[Source texts of formatted documents]
========
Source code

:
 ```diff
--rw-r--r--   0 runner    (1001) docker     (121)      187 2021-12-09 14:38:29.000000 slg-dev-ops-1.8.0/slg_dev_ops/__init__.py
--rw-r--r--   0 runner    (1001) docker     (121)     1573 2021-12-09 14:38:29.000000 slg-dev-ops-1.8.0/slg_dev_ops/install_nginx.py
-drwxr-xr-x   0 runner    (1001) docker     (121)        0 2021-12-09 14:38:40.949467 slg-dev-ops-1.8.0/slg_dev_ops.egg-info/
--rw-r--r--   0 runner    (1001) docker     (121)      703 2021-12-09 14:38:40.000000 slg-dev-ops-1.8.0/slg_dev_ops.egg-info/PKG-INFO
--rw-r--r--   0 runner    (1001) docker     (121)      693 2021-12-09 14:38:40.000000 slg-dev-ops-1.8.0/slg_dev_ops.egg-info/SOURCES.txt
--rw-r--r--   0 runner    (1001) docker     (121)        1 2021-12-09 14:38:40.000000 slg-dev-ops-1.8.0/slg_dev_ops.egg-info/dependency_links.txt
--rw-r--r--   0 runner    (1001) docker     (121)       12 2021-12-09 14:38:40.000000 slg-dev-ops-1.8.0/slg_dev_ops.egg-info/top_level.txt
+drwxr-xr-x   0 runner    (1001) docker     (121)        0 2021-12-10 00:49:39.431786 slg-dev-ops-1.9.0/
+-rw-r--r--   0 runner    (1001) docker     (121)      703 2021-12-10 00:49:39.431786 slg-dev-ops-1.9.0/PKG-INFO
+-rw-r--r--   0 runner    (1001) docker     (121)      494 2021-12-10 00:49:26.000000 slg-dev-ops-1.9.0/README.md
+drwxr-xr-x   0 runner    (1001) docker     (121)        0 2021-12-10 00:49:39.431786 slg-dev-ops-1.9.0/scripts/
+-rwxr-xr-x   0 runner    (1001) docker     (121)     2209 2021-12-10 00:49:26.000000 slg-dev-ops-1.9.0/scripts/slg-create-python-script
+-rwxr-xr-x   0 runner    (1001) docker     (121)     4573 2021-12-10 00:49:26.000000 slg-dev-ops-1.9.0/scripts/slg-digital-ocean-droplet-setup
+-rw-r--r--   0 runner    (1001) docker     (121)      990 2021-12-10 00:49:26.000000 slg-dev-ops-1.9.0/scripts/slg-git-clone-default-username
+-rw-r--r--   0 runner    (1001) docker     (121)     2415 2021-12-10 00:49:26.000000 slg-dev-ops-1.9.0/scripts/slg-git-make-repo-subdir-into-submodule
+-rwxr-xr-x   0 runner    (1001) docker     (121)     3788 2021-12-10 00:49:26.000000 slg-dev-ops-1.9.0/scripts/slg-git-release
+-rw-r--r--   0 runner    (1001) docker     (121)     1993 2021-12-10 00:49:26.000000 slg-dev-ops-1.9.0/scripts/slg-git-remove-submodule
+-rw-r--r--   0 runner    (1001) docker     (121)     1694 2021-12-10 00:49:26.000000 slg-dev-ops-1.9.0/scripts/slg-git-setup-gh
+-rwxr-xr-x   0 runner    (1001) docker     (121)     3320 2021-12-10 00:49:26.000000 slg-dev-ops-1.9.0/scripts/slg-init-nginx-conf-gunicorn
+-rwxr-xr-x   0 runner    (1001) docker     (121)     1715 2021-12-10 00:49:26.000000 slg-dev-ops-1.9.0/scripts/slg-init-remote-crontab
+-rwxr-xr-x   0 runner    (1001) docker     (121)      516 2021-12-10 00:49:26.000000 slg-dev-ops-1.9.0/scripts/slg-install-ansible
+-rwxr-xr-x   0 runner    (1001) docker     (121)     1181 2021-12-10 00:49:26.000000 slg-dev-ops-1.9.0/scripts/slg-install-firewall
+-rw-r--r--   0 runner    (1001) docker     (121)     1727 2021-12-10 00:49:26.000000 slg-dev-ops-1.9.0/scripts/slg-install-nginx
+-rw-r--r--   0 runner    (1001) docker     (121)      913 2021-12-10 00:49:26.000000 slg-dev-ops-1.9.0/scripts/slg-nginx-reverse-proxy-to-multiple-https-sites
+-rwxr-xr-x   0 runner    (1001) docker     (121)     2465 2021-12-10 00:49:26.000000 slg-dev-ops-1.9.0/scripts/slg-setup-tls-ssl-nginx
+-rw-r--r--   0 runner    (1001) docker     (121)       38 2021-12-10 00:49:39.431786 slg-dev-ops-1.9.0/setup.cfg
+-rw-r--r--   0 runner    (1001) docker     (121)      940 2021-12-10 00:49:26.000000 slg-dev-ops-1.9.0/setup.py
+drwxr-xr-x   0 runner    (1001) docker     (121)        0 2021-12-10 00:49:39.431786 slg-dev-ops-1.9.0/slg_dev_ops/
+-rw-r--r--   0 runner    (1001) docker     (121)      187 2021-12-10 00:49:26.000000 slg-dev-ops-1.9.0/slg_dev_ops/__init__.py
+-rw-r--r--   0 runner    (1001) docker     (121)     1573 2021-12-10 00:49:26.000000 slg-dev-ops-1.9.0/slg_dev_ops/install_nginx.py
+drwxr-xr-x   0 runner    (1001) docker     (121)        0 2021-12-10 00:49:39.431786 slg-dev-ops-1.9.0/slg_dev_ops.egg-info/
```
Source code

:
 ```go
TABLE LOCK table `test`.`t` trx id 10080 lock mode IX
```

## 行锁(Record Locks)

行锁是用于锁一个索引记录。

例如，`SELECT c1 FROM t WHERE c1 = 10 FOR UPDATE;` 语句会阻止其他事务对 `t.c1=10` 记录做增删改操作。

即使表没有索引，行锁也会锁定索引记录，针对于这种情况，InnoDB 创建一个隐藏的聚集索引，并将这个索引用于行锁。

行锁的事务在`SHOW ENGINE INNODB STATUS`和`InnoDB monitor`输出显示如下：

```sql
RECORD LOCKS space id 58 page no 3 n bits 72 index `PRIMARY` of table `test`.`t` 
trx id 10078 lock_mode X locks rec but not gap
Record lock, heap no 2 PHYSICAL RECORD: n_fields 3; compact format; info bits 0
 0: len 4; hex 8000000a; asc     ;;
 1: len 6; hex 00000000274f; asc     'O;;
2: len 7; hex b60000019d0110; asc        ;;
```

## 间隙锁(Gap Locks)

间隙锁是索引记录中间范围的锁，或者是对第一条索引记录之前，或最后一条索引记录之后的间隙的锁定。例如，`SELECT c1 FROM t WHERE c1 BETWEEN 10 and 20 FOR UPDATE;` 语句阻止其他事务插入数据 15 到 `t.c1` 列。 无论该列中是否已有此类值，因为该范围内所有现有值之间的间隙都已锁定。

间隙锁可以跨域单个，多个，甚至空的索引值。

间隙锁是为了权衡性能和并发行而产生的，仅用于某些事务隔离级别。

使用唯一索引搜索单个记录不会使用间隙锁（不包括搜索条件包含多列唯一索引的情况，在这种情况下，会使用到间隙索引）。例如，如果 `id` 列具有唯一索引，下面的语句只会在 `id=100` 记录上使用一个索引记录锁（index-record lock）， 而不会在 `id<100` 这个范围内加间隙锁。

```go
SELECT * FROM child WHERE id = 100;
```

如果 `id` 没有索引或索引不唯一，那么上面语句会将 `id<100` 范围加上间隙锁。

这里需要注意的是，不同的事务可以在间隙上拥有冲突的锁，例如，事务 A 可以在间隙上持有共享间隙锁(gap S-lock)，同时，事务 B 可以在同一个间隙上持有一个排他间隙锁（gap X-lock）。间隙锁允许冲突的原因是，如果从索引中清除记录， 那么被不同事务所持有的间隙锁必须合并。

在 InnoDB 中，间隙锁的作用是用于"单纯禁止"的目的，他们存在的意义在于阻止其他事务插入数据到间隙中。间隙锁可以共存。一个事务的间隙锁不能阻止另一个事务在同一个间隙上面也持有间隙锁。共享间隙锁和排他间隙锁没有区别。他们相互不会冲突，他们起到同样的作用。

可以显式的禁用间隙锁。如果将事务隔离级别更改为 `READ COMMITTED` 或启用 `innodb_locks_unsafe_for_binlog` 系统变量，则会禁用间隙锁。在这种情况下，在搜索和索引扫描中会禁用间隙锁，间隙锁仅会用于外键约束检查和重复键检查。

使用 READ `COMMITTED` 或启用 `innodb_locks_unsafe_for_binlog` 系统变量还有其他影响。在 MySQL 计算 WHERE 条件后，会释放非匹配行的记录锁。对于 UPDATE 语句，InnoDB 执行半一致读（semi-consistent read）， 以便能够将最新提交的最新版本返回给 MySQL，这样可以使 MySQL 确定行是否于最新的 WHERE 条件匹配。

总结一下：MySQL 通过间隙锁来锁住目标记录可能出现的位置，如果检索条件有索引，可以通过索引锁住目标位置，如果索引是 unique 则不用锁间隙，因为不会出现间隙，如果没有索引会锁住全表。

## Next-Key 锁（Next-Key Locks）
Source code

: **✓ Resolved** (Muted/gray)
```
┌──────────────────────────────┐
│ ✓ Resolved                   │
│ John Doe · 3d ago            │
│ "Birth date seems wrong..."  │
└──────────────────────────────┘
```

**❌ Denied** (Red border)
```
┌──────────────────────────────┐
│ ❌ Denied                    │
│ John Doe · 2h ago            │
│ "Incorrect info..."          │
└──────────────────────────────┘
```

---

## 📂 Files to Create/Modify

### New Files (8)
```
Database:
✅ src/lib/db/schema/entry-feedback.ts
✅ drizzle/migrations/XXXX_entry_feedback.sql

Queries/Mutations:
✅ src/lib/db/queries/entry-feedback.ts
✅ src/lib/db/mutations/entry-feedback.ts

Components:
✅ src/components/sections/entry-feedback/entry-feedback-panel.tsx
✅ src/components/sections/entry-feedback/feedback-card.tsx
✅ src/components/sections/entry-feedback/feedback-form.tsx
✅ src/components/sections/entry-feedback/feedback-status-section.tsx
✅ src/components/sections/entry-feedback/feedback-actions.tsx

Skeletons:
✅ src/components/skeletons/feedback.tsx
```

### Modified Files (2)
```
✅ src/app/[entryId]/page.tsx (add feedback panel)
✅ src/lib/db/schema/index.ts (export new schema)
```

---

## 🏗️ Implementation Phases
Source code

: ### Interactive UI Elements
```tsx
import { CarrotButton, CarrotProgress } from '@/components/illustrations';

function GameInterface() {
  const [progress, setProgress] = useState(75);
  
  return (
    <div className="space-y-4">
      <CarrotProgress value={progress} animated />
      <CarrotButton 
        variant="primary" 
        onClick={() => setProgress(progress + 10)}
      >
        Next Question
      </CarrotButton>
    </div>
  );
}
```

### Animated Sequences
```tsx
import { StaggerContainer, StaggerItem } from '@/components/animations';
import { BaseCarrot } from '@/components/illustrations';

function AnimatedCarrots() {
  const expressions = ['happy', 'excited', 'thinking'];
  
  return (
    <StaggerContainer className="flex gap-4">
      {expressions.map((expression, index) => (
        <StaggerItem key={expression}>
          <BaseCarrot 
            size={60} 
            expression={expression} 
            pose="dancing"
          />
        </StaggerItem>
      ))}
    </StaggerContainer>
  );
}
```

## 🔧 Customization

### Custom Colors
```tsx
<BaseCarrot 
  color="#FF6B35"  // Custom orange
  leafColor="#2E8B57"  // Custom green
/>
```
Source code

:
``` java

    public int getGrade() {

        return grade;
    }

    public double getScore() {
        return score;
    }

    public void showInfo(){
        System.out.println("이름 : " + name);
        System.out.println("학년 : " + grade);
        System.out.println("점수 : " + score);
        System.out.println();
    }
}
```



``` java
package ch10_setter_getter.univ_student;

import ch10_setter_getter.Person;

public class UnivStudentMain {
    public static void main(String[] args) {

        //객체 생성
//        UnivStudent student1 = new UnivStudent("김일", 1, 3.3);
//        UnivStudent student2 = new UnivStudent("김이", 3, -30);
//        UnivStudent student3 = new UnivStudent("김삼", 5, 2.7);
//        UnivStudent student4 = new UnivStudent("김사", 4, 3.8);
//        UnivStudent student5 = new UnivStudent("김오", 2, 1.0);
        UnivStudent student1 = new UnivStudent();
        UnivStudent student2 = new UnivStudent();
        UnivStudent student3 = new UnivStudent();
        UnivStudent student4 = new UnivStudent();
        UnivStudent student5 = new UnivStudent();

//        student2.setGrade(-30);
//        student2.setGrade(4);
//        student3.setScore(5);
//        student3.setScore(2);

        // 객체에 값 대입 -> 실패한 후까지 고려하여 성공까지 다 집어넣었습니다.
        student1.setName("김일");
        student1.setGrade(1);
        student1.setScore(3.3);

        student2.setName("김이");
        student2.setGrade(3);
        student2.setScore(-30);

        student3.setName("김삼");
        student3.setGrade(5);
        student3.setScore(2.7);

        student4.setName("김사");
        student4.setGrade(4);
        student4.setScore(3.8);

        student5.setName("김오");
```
========
→ **AIM OF THE EXERCISE**: Only the lines containing the string "className" are needed; pull them out of the records.

→ **ANSWER FOR THIS EXERCISE**:
    <div className="space-y-4">
    <StaggerContainer className="flex gap-4">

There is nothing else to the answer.